What the task requires is each entry, restated exactly.
◆ ◆ ◆
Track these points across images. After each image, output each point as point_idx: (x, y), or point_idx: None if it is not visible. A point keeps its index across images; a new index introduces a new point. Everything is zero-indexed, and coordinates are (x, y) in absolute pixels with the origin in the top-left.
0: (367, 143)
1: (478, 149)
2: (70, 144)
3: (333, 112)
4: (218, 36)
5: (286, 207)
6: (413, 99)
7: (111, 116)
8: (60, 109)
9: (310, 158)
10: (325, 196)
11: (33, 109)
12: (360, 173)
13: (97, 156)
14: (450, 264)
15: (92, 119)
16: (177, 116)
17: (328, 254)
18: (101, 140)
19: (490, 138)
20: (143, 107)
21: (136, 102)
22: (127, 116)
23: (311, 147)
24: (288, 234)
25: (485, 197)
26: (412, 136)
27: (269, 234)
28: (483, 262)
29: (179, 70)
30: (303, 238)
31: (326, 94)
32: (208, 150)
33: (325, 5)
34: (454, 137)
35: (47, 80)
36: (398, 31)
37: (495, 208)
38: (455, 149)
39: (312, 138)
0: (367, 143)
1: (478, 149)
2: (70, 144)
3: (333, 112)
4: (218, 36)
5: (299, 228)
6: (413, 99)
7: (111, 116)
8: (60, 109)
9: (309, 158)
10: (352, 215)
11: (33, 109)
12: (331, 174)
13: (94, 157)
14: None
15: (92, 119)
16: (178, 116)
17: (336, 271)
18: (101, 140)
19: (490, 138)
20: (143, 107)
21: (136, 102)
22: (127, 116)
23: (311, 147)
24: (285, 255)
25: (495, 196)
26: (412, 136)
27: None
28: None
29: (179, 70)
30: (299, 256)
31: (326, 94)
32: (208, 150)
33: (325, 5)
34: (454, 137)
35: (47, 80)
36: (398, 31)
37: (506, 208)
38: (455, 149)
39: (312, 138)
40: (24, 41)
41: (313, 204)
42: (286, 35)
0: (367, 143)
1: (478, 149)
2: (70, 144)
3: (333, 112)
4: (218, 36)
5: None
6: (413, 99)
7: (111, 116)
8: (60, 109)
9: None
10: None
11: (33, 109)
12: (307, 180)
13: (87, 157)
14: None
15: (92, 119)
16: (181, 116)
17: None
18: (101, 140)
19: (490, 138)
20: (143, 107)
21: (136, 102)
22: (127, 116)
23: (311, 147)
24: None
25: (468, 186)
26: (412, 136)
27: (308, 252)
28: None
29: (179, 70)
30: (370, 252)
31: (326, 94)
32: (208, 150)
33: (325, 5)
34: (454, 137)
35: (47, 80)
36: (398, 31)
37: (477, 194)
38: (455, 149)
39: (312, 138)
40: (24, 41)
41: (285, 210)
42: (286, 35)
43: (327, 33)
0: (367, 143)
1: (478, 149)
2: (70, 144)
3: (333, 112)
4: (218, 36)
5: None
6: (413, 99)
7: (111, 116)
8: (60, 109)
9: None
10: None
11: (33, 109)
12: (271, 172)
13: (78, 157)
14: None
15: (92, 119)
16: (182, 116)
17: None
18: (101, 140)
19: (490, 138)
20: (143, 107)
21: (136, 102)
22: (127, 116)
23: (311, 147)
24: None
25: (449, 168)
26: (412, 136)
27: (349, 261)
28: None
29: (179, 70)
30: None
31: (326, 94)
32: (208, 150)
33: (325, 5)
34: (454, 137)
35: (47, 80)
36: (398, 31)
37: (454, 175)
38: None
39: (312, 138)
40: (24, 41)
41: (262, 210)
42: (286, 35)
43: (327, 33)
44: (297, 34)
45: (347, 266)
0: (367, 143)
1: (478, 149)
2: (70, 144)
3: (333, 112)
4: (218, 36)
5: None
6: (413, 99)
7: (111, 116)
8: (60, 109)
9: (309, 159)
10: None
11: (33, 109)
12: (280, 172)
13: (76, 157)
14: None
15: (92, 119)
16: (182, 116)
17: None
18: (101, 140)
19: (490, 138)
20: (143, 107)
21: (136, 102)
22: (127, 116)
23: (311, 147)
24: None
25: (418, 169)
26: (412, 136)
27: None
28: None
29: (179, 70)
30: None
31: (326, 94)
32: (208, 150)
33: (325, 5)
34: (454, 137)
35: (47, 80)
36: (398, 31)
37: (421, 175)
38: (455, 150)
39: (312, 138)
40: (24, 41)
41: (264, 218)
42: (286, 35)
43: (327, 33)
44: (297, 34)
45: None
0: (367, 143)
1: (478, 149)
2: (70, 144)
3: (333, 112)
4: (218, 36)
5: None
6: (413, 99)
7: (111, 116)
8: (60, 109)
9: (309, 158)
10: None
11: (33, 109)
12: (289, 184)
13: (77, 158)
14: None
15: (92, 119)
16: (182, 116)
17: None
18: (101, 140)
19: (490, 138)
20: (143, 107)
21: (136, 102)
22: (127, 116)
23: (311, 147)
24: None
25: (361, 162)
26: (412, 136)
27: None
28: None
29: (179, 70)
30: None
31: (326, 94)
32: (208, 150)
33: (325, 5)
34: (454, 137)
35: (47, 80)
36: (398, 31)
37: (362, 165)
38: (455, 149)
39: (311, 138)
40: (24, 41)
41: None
◆ ◆ ◆
▶ [Finished task]
Track these points across images. After each image, output each point as point_idx: (x, y), or point_idx: None if it is not visible. A point keeps its index across images; a new index introduces a new point. Everything is zero-indexed, and coordinates are (x, y) in absolute pixels with the origin in the top-left.
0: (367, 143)
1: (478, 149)
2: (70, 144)
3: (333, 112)
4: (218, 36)
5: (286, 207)
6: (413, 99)
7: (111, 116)
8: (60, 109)
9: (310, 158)
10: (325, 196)
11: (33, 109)
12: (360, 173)
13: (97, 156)
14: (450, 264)
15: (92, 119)
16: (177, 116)
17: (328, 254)
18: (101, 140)
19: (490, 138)
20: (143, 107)
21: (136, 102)
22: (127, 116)
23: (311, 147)
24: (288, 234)
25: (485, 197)
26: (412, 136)
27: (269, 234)
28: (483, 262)
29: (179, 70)
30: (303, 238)
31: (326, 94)
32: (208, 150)
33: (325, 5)
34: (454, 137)
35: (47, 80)
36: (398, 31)
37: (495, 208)
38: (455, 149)
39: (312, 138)
0: (367, 143)
1: (478, 149)
2: (70, 144)
3: (333, 112)
4: (218, 36)
5: (299, 228)
6: (413, 99)
7: (111, 116)
8: (60, 109)
9: (309, 158)
10: (352, 215)
11: (33, 109)
12: (331, 174)
13: (94, 157)
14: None
15: (92, 119)
16: (178, 116)
17: (336, 271)
18: (101, 140)
19: (490, 138)
20: (143, 107)
21: (136, 102)
22: (127, 116)
23: (311, 147)
24: (285, 255)
25: (495, 196)
26: (412, 136)
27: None
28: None
29: (179, 70)
30: (299, 256)
31: (326, 94)
32: (208, 150)
33: (325, 5)
34: (454, 137)
35: (47, 80)
36: (398, 31)
37: (506, 208)
38: (455, 149)
39: (312, 138)
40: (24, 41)
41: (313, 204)
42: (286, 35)
0: (367, 143)
1: (478, 149)
2: (70, 144)
3: (333, 112)
4: (218, 36)
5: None
6: (413, 99)
7: (111, 116)
8: (60, 109)
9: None
10: None
11: (33, 109)
12: (307, 180)
13: (87, 157)
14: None
15: (92, 119)
16: (181, 116)
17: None
18: (101, 140)
19: (490, 138)
20: (143, 107)
21: (136, 102)
22: (127, 116)
23: (311, 147)
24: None
25: (468, 186)
26: (412, 136)
27: (308, 252)
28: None
29: (179, 70)
30: (370, 252)
31: (326, 94)
32: (208, 150)
33: (325, 5)
34: (454, 137)
35: (47, 80)
36: (398, 31)
37: (477, 194)
38: (455, 149)
39: (312, 138)
40: (24, 41)
41: (285, 210)
42: (286, 35)
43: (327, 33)
0: (367, 143)
1: (478, 149)
2: (70, 144)
3: (333, 112)
4: (218, 36)
5: None
6: (413, 99)
7: (111, 116)
8: (60, 109)
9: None
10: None
11: (33, 109)
12: (271, 172)
13: (78, 157)
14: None
15: (92, 119)
16: (182, 116)
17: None
18: (101, 140)
19: (490, 138)
20: (143, 107)
21: (136, 102)
22: (127, 116)
23: (311, 147)
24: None
25: (449, 168)
26: (412, 136)
27: (349, 261)
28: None
29: (179, 70)
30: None
31: (326, 94)
32: (208, 150)
33: (325, 5)
34: (454, 137)
35: (47, 80)
36: (398, 31)
37: (454, 175)
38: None
39: (312, 138)
40: (24, 41)
41: (262, 210)
42: (286, 35)
43: (327, 33)
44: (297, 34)
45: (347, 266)
0: (367, 143)
1: (478, 149)
2: (70, 144)
3: (333, 112)
4: (218, 36)
5: None
6: (413, 99)
7: (111, 116)
8: (60, 109)
9: (309, 159)
10: None
11: (33, 109)
12: (280, 172)
13: (76, 157)
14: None
15: (92, 119)
16: (182, 116)
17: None
18: (101, 140)
19: (490, 138)
20: (143, 107)
21: (136, 102)
22: (127, 116)
23: (311, 147)
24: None
25: (418, 169)
26: (412, 136)
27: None
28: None
29: (179, 70)
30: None
31: (326, 94)
32: (208, 150)
33: (325, 5)
34: (454, 137)
35: (47, 80)
36: (398, 31)
37: (421, 175)
38: (455, 150)
39: (312, 138)
40: (24, 41)
41: (264, 218)
42: (286, 35)
43: (327, 33)
44: (297, 34)
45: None
0: (367, 143)
1: (478, 149)
2: (70, 144)
3: (333, 112)
4: (218, 36)
5: None
6: (413, 99)
7: (111, 116)
8: (60, 109)
9: (309, 158)
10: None
11: (33, 109)
12: (289, 184)
13: (77, 158)
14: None
15: (92, 119)
16: (182, 116)
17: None
18: (101, 140)
19: (490, 138)
20: (143, 107)
21: (136, 102)
22: (127, 116)
23: (311, 147)
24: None
25: (361, 162)
26: (412, 136)
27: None
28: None
29: (179, 70)
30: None
31: (326, 94)
32: (208, 150)
33: (325, 5)
34: (454, 137)
35: (47, 80)
36: (398, 31)
37: (362, 165)
38: (455, 149)
39: (311, 138)
40: (24, 41)
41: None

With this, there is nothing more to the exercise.